## Requirement
A verbatim copy of every record is needed.

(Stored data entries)

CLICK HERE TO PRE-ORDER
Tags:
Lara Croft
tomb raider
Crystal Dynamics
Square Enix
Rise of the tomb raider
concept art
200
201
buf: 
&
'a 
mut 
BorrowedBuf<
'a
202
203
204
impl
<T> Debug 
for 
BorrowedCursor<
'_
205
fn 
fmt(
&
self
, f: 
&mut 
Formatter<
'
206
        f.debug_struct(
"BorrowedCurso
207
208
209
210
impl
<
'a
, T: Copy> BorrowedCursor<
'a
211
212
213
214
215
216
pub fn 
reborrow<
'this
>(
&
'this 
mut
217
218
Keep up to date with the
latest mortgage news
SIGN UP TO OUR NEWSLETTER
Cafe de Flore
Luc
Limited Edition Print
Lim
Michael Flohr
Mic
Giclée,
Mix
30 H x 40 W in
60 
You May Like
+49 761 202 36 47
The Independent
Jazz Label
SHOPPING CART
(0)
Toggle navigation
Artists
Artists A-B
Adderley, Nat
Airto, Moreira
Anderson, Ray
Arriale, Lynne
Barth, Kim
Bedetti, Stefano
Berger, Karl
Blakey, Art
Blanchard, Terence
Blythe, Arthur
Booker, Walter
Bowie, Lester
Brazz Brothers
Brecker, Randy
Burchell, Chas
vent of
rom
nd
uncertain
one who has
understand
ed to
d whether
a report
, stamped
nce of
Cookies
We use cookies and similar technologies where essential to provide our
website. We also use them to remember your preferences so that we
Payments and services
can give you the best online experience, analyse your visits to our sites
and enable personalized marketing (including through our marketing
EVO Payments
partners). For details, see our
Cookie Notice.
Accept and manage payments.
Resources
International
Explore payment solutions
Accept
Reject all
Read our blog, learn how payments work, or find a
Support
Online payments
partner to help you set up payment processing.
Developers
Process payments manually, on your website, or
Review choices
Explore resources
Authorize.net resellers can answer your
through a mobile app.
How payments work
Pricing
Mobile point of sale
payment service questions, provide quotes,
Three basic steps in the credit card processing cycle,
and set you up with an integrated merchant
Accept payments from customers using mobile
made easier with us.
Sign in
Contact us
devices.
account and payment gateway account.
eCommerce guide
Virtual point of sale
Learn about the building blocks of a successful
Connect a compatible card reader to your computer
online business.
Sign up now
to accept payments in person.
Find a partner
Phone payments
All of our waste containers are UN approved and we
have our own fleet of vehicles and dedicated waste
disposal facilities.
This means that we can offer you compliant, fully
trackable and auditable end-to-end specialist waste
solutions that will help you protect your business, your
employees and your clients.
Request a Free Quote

## Solution below
CLICK HERE TO PRE-ORDER
Tags:
Lara Croft
tomb raider
Crystal Dynamics
Square Enix
Rise of the tomb raider
concept art
200
201
buf: 
&
'a 
mut 
BorrowedBuf<
'a
202
203
204
impl
<T> Debug 
for 
BorrowedCursor<
'_
205
fn 
fmt(
&
self
, f: 
&mut 
Formatter<
'
206
        f.debug_struct(
"BorrowedCurso
207
208
209
210
impl
<
'a
, T: Copy> BorrowedCursor<
'a
211
212
213
214
215
216
pub fn 
reborrow<
'this
>(
&
'this 
mut
217
218
Keep up to date with the
latest mortgage news
SIGN UP TO OUR NEWSLETTER
Cafe de Flore
Luc
Limited Edition Print
Lim
Michael Flohr
Mic
Giclée,
Mix
30 H x 40 W in
60 
You May Like
+49 761 202 36 47
The Independent
Jazz Label
SHOPPING CART
(0)
Toggle navigation
Artists
Artists A-B
Adderley, Nat
Airto, Moreira
Anderson, Ray
Arriale, Lynne
Barth, Kim
Bedetti, Stefano
Berger, Karl
Blakey, Art
Blanchard, Terence
Blythe, Arthur
Booker, Walter
Bowie, Lester
Brazz Brothers
Brecker, Randy
Burchell, Chas
vent of
rom
nd
uncertain
one who has
understand
ed to
d whether
a report
, stamped
nce of
Cookies
We use cookies and similar technologies where essential to provide our
website. We also use them to remember your preferences so that we
Payments and services
can give you the best online experience, analyse your visits to our sites
and enable personalized marketing (including through our marketing
EVO Payments
partners). For details, see our
Cookie Notice.
Accept and manage payments.
Resources
International
Explore payment solutions
Accept
Reject all
Read our blog, learn how payments work, or find a
Support
Online payments
partner to help you set up payment processing.
Developers
Process payments manually, on your website, or
Review choices
Explore resources
Authorize.net resellers can answer your
through a mobile app.
How payments work
Pricing
Mobile point of sale
payment service questions, provide quotes,
Three basic steps in the credit card processing cycle,
and set you up with an integrated merchant
Accept payments from customers using mobile
made easier with us.
Sign in
Contact us
devices.
account and payment gateway account.
eCommerce guide
Virtual point of sale
Learn about the building blocks of a successful
Connect a compatible card reader to your computer
online business.
Sign up now
to accept payments in person.
Find a partner
Phone payments
All of our waste containers are UN approved and we
have our own fleet of vehicles and dedicated waste
disposal facilities.
This means that we can offer you compliant, fully
trackable and auditable end-to-end specialist waste
solutions that will help you protect your business, your
employees and your clients.
Request a Free Quote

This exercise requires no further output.